Now that I am adult I refuse to run. I simply divorce myself from my toxic dysfunctional family. I have been divorced for almost 10 years from them. (I am 40) I can say I have never found anything to fill the void. The closest thing I have come to is choosing my friends and surrounding myself with caring people that can somehow proxy for what I am missing.

So the nuts and bolts is “I don’t think you will ever find a replacement”

Good luck to you

My situation was different, i.e., the reasons why I couldn’t deal with my parents aren’t the same as yours, but I “divorced” them as well. Ten years ago I wrote them letters telling them exactly why I thought it best we go our separate ways and asked them not to call me or try to visit me again. And I changed my telephone number. I’m also “divorced” from my sister, by the way.

Anyway, I didn’t feel any “void” when I “divorced” my family. Actually I felt better, like a huge load had been lifted from me. Think of it this way – why in hell should ANYBODY “miss” parents who don’t accept them the way they are, who constantly criticize them, who say they “love” them while denigrating all the characteristics about them which they think are lovable, and in whose eyes they’ll never be good enough no matter how hard they try to please them?

Honestly, there was nothing for me to miss, seeing as that I’m not a glutton for misery. The life I’d created for myself was enough to keep me plenty busy with better things.

My situation was different, i.e., the reasons why I couldn’t deal with my parents aren’t the same as yours, but I “divorced” them as well. Ten years ago I wrote them letters telling them exactly why I thought it best we go our separate ways and asked them not to call me or try to visit me again. And I changed my telephone number. I’m also “divorced” from my sister, by the way.

Anyway, I didn’t feel any “void” when I “divorced” my family. Actually I felt better, like a huge load had been lifted from me. Think of it this way – why in hell should ANYBODY “miss” parents who don’t accept them the way they are, who constantly criticize them, who say they “love” them while simultaneously denigrating all the characteristics about them which they think are lovable, and in whose eyes they’ll never be good enough no matter how hard they try to please them?

Honestly, there was nothing for me to miss, seeing as that I’m not a glutton for misery. The life I’d created for myself was enough to keep me plenty busy with better things.

it isn’t about missing the actual person(s). it is about missing out on having a “real” parent. or at the least a real parental relationship. not too speak for others or anything, but personally, i regret that i never had a parent around to teach me anything that a parent would generally teach (i.e., right from wrong, love, or even stupid things like how to cook or do laundry). instead of being treated like a child that was loved, i was treated more like an unwelcome house guest that you can’t wait to get rid of. one that it was ok to yell at or hit anytime you felt like letting off a little steam.

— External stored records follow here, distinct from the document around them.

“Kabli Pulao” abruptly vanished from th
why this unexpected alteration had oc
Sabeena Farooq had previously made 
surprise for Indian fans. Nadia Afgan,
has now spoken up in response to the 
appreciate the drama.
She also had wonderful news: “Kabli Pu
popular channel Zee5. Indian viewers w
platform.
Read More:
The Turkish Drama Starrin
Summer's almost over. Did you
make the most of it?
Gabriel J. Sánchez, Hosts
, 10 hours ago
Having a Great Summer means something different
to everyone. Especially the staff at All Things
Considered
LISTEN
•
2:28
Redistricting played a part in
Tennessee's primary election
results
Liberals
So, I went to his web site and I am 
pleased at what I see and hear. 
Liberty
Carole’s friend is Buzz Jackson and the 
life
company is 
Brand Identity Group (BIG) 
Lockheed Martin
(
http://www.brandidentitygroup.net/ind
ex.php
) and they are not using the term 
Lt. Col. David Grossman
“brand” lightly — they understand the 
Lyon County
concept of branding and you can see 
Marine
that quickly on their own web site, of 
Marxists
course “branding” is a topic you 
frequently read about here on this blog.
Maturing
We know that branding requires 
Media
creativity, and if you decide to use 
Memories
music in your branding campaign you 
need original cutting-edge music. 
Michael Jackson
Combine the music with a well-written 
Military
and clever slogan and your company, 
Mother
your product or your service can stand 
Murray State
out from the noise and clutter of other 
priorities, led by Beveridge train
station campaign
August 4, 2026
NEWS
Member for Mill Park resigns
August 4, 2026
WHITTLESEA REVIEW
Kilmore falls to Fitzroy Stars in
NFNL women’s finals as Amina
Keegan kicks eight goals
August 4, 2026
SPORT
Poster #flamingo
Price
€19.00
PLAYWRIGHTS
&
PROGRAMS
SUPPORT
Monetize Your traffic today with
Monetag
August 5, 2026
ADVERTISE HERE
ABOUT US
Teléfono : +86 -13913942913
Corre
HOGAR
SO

the void we have been talking about is that part of you that (at least some people) knows that whatever happens in life, you will always be loved by your parent(s).

Curiously, if you grew up without “real” parents in the sense you described (which would apply to me as well: growing up I got either no attention or negative attention at home), then how can you even know what it is you’re supposedly missing? For me, “divorcing” my family was simply a matter of extricating myself from a whole bunch of negativity. If you felt unloved and unwanted as a child (and under those circumstances, I wouldn’t blame you), then all you had was a WISH for loving, supportive parents (as I did when I was a child), but that’s all it was, a wish. That’s not the same thing as real knowledge and experience.